Pine Forests are filtering isolation forests. That’s a simple concept of incorporating prior knowledge about what is anomalous and what is not.
Standard fit procedure with two parameters works exactly the same as the isolation forests’ one. It differs when we supply additional parameter labels, then the behaviour changes. At that case fit generates additional not only n_trees but with additional n_spare_trees and then filters out n_spare_trees, leaving only those n_trees that deliver better scores for the data known to be anomalous.
- Parameters:
n_trees (int, optional) – Number of trees to keep for estimating anomaly scores.
n_subsamples (int, optional) – How many subsamples should be used to build every tree.
max_depth (int or None, optional) – Maximum depth of every tree. If None, log2(n_subsamples) is used.
n_spare_trees (int, optional) – Number of trees to generate additionally for further filtering.
regenerate_trees (bool, optional) – Should we throughout all the trees during retraining or should we mix old trees with the fresh ones. False by default, so we mix.
weight_ratio (float, optional) – What is the relative weight of false positives relative to true positives (i.e. we are not interested in negatives in anomaly detection, right?). The weight is used during the filtering process.
n_jobs (int, optional) – Number of threads to use for scoring. If None - number of CPUs is used.
random_seed (int or None, optional) – Random seed.
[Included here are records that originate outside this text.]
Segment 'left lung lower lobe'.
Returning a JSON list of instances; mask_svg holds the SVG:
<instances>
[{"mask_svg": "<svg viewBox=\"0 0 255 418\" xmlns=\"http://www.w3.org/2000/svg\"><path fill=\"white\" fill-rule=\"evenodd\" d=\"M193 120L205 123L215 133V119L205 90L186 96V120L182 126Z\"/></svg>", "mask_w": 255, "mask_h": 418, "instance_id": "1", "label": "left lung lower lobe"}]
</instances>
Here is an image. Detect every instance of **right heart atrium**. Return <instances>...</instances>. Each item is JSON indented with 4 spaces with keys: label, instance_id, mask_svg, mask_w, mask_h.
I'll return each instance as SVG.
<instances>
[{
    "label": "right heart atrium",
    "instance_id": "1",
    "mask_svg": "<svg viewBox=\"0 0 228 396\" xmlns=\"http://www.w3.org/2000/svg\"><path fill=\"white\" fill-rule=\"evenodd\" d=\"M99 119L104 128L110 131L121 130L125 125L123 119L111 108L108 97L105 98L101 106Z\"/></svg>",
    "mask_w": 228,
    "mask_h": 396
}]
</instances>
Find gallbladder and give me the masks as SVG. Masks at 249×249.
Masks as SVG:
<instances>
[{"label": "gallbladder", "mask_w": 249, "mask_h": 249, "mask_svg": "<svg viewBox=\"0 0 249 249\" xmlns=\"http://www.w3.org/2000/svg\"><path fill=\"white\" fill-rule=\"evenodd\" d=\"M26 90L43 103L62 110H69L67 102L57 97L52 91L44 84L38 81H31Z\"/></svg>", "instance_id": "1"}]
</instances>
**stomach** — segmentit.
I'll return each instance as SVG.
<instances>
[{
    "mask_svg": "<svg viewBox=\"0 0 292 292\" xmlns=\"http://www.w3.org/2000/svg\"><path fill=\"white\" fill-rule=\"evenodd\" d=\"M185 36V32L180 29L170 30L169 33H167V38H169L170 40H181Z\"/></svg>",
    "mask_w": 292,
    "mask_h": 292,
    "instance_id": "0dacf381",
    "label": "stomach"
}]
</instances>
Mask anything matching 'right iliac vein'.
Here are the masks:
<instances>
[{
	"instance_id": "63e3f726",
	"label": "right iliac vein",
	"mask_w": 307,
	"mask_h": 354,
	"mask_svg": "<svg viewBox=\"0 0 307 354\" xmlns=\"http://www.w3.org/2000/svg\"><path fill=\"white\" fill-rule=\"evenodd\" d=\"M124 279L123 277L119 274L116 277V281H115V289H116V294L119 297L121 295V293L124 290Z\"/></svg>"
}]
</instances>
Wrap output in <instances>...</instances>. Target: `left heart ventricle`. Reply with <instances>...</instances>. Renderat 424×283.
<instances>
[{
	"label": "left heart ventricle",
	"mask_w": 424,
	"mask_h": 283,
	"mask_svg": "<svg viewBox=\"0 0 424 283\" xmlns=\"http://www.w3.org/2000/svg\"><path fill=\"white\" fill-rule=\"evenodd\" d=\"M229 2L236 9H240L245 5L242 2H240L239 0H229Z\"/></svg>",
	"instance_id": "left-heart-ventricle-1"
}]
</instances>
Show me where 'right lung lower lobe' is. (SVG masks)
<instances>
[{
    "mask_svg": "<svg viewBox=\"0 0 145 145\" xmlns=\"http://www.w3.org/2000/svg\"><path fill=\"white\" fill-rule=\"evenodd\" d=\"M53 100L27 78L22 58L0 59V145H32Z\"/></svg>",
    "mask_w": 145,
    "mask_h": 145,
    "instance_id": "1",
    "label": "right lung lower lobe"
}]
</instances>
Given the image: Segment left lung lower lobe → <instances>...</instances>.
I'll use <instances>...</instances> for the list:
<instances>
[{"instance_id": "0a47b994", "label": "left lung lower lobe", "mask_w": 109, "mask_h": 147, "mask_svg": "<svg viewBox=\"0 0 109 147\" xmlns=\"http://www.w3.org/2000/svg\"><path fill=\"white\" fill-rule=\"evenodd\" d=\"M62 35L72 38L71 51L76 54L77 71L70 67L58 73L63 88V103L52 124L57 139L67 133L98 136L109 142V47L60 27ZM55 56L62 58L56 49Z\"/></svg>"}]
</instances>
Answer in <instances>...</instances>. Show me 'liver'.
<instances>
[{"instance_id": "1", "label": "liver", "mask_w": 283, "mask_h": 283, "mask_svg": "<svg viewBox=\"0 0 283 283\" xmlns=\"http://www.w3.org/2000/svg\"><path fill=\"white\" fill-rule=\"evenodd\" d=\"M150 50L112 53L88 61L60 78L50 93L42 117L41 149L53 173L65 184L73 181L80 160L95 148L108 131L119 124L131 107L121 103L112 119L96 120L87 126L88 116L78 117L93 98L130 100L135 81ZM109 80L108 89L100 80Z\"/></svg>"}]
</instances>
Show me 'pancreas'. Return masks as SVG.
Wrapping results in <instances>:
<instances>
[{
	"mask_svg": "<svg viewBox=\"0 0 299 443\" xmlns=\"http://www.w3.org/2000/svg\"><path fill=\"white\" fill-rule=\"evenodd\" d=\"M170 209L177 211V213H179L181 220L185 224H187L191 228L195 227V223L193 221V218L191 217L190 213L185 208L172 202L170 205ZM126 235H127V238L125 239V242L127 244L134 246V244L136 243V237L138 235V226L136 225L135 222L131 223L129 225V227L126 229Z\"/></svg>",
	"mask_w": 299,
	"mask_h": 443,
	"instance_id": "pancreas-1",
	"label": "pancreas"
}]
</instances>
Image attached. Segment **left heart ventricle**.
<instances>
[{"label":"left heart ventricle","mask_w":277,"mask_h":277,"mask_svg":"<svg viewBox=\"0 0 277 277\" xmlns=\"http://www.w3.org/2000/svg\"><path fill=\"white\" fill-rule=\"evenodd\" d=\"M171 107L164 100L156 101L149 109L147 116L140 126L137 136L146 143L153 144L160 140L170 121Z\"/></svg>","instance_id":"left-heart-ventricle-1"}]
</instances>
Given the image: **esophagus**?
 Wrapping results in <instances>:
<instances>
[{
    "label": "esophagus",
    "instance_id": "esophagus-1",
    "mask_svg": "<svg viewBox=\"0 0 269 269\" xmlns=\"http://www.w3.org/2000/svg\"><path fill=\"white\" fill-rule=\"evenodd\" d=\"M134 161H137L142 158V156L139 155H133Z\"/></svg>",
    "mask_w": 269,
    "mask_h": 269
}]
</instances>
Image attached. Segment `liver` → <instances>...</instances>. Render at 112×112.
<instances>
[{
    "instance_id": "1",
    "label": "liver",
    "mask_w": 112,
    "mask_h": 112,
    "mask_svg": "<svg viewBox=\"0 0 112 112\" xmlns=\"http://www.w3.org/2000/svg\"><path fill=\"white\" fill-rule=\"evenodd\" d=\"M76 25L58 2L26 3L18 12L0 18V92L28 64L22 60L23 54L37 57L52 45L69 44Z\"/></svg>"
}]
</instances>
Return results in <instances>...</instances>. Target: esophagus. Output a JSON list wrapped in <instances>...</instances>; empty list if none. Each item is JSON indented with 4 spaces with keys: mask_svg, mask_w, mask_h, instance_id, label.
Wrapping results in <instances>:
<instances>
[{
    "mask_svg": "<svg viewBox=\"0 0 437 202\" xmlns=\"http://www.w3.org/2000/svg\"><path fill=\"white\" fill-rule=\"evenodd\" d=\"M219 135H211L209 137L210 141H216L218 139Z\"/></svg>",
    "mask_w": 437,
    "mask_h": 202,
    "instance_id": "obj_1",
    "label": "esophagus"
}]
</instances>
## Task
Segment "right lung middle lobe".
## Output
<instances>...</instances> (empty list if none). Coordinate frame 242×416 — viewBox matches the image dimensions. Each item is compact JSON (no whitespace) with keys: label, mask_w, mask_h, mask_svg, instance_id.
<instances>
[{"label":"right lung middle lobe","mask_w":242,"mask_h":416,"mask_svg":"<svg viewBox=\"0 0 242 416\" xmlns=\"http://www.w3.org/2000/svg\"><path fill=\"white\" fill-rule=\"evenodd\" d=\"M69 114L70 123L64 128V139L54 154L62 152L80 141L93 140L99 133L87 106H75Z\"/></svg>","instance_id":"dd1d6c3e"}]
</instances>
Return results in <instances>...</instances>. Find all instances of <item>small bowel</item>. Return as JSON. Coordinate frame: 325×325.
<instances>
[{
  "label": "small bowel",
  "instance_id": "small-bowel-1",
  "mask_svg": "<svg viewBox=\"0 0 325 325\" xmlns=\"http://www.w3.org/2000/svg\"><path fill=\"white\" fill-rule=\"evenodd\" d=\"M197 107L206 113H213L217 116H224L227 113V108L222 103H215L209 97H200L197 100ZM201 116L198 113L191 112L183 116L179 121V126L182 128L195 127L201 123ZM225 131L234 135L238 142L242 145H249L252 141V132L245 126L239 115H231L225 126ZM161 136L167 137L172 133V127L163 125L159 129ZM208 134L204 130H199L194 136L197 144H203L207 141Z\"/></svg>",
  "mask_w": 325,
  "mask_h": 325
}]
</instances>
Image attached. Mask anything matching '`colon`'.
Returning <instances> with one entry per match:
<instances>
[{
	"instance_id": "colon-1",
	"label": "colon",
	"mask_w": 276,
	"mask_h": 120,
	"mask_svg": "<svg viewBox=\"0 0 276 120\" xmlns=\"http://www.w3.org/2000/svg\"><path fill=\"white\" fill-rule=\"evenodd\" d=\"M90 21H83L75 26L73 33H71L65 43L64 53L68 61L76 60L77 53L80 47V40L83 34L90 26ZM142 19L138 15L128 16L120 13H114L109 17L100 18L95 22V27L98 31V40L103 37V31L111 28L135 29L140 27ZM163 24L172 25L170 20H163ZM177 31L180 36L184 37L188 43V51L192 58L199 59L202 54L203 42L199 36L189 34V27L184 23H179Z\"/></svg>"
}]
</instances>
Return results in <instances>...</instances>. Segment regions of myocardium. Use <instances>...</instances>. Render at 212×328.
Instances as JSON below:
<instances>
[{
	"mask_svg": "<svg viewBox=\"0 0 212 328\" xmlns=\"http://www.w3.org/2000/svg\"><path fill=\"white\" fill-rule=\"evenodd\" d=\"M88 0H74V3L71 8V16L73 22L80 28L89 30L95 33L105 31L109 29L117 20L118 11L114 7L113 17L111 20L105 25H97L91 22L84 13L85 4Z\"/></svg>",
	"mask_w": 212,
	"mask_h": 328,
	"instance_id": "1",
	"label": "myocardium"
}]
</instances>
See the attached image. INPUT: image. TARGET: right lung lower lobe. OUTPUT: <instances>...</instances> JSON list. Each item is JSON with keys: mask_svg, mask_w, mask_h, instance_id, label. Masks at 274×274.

If None - random seed is used.
- apply(x)[source]¶
Apply the forest to X, return leaf indices.
- Parameters:
x (ndarray shape (n_samples, n_features)) – 2-d array with features.
- Returns:
x_leafs – For each datapoint x in X and for each tree in the forest, return the index of the leaf x ends up in.
- Return type:
ndarray of shape (n_samples, n_estimators)
- filter_trees(trees, data, labels, n_filter, weight_ratio=1)[source]¶
Filter the trees out.
- Parameters:
trees – Trees to filter.
n_filter – Number of trees to filter out.
data – The labeled objects themselves.
labels – The labels of the objects. -1 is anomaly, 1 is not anomaly, 0 is uninformative.
weight_ratio – Weight of the false positive experience relative to false negative. Defaults to 1.
- fit(data, labels=None)[source]¶
Build the trees with the data data.
- Parameters:
data – Array with feature values of objects.
labels – Optional. Labels of objects. May be regular, anomalous or unknown. See Label data for details.
- Return type:
self
- fit_known(data, known_data=None, known_labels=None)[source]¶
The same fit but with a bit of different API. Known data and labels are separated from training data for time and space optimality. High chances are that known_data is much smaller that data. At that case it is not reasonable to hold the labels for whole data.
- Parameters:
data – Training data (array with feature values) to build trees with.
known_data – Feature values of known data.
known_labels – Labels of known data.
- Return type:
self